On the third factor, the amount used, the court held that Google copied far more lines of code than necessary, that the amount copied was “qualitatively significant,” and that no jury could have reasonably found otherwise, “particularly when the material copied was important to the creation of the Android platform.” Here, the court is pursuing a species of the “heart of the work” doctrine, which says that even a small taking may be unfair if it is the most important aspect of the original work (e.g., the part of a memoir where a president admits he lied under oath).
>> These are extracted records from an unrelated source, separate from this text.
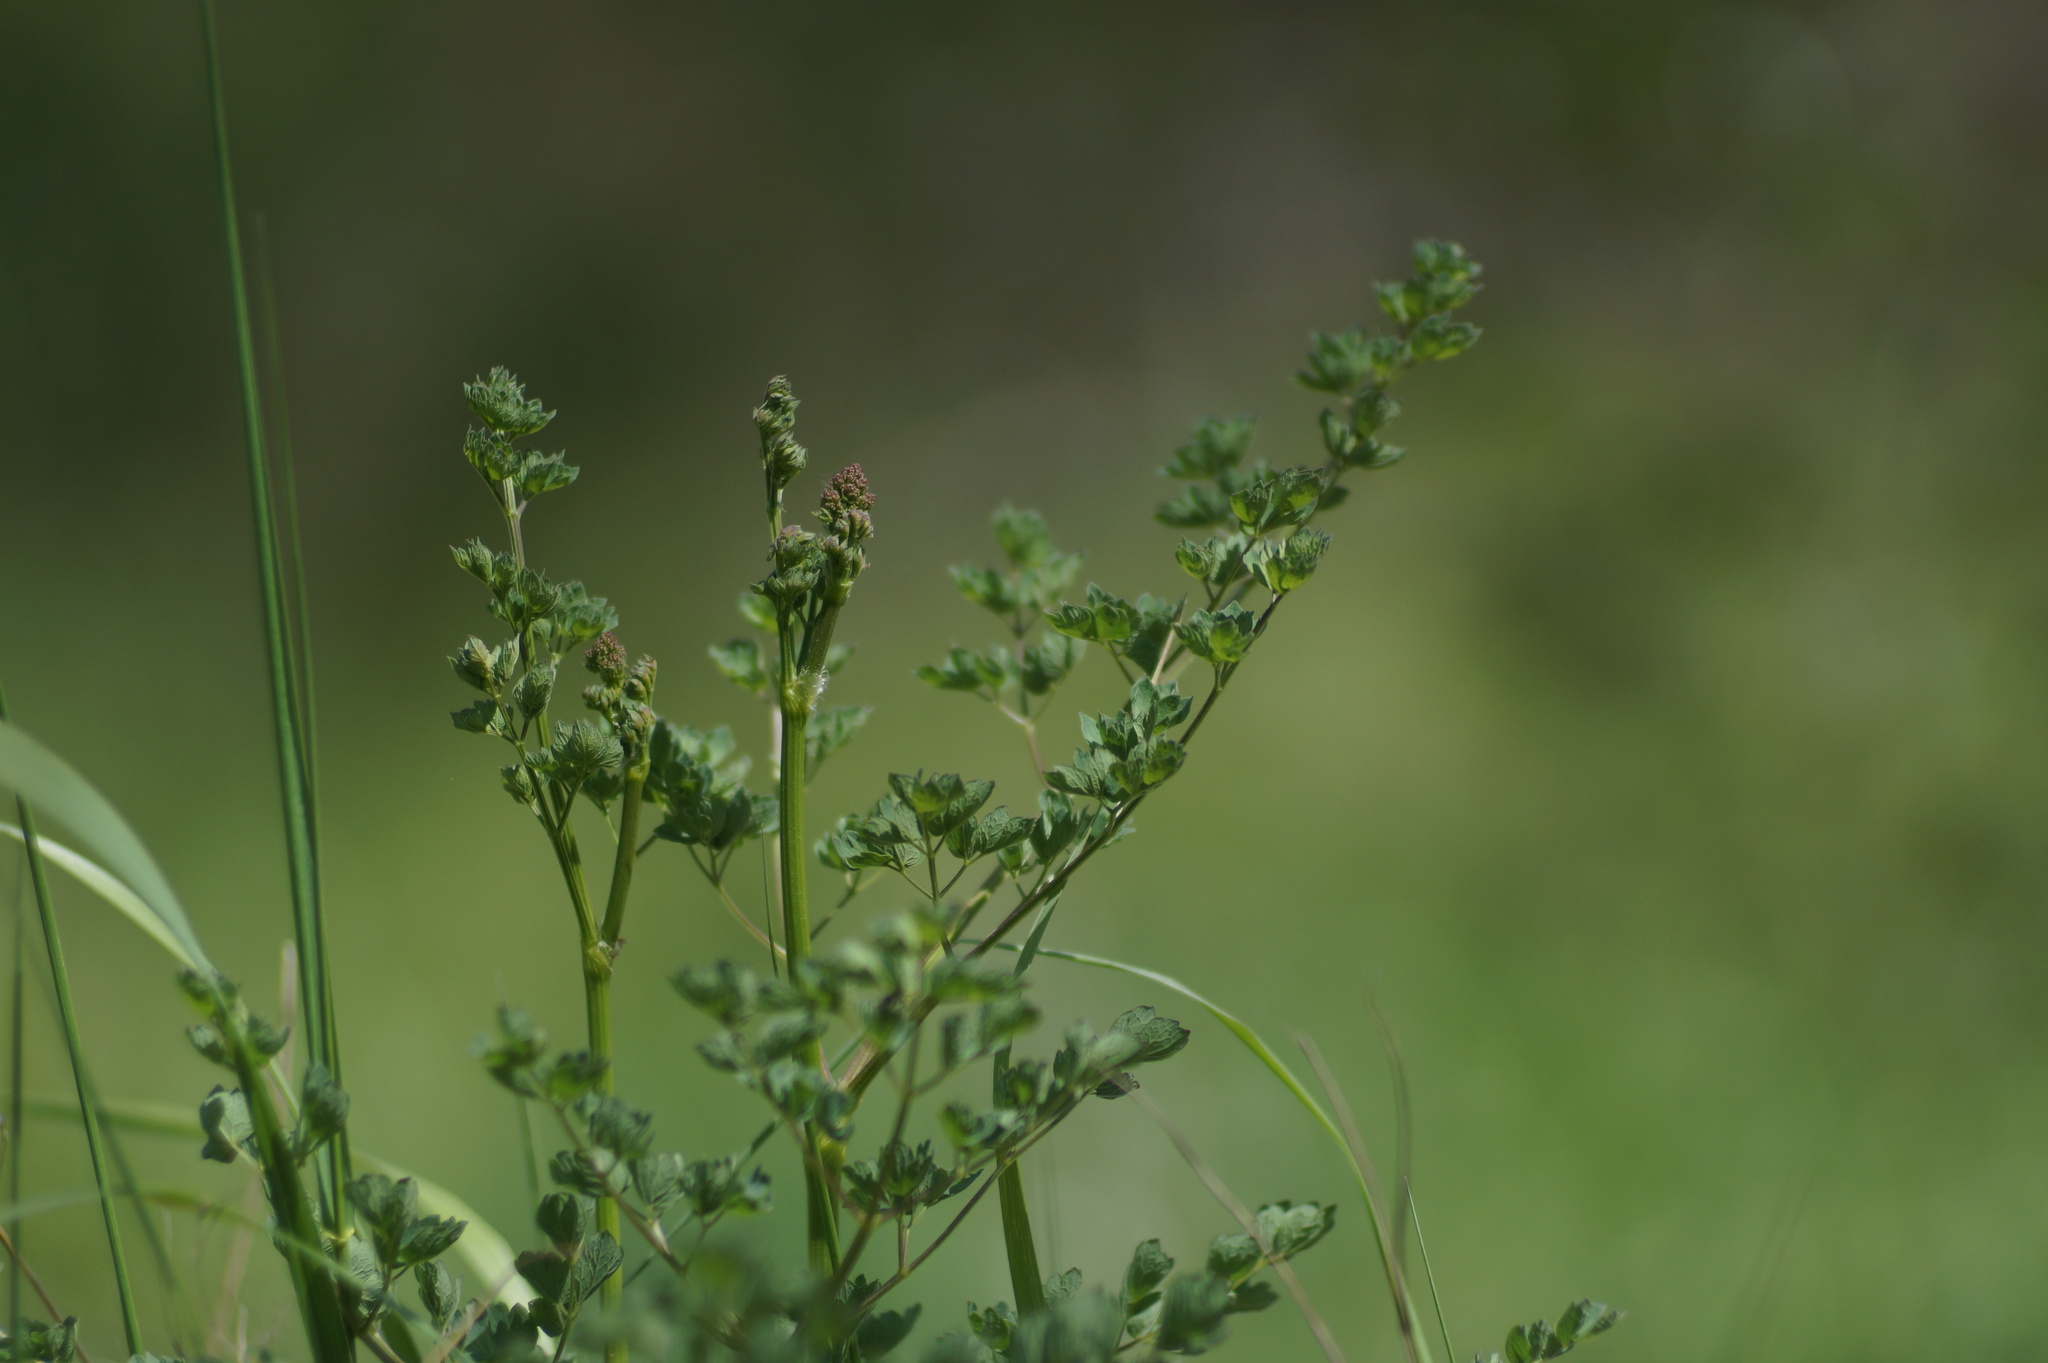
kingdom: Plantae
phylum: Tracheophyta
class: Magnoliopsida
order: Ranunculales
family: Ranunculaceae
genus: Thalictrum
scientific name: Thalictrum minus
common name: Lesser meadow-rue
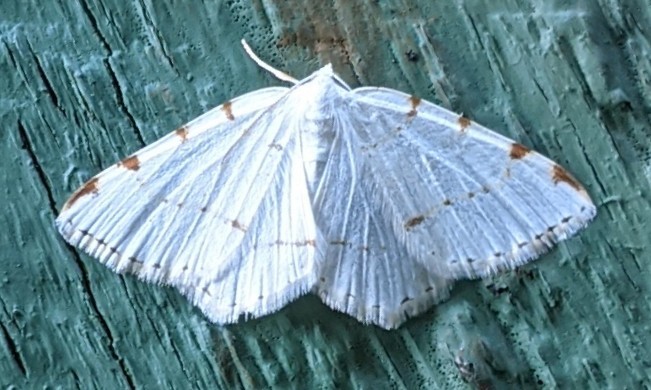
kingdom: Animalia
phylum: Arthropoda
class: Insecta
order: Lepidoptera
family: Geometridae
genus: Macaria
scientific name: Macaria pustularia
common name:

But the analysis doesn’t work well here, where we are talking about a functional work and the central purpose of the fair use was to deploy that functionality.
Finally, the court held that any reasonable jury would have concluded that Google had harmed the potential smartphone market for the APIs given the evidence that such a market existed and the Oracle might have wanted to enter it. The jury heard conflicting evidence about Oracle’s efforts to enter this market, but the Federal Circuit now insists that only one conclusion about market harm can be drawn—and that the jury, which actually heard the evidence, got it wrong.
Attempting to soften the blow, the court finally observes that copying code could be a fair use—just not here. That will be cold comfort to the millions of software developers who just entered a whole new world of dramatic legal uncertainty.
Part of the problem is an artifact of court procedure. The Ninth Circuit could, and hopefully will, reiterate its longstanding opinions protecting innovative fair uses if the opportunity arises. But a plaintiff can ensure they wind up before the Federal Circuit instead by simply tacking on a patent claim. Even if the claim is weak and easily disposed of, as it was in this case, it is enough to give the Federal Circuit appellate jurisdiction. What plaintiff wouldn’t prefer a playing field slanted so dramatically in their favor?
This case has already cast a long legal shadow over the entire world of software development. Defending fair use takes time, money, and lawyers. Thanks to the outrageous penalties associated with copyright infringement, it comes with substantial risk. Wedging a layer of copyright permissions culture into API compatibility comes with unknowable costs, too: how many developers will abandon ideas for competitive software because the legal risks are too great? How many investors will fear to support them?
Today’s decision takes that bad situation and makes it much, much worse. The Federal Circuit has upended decades of software industry practice and created legal uncertainty that will chill innovation. We hope Google takes this to the Supreme Court so that the justices can clean up yet another Federal Circuit mess.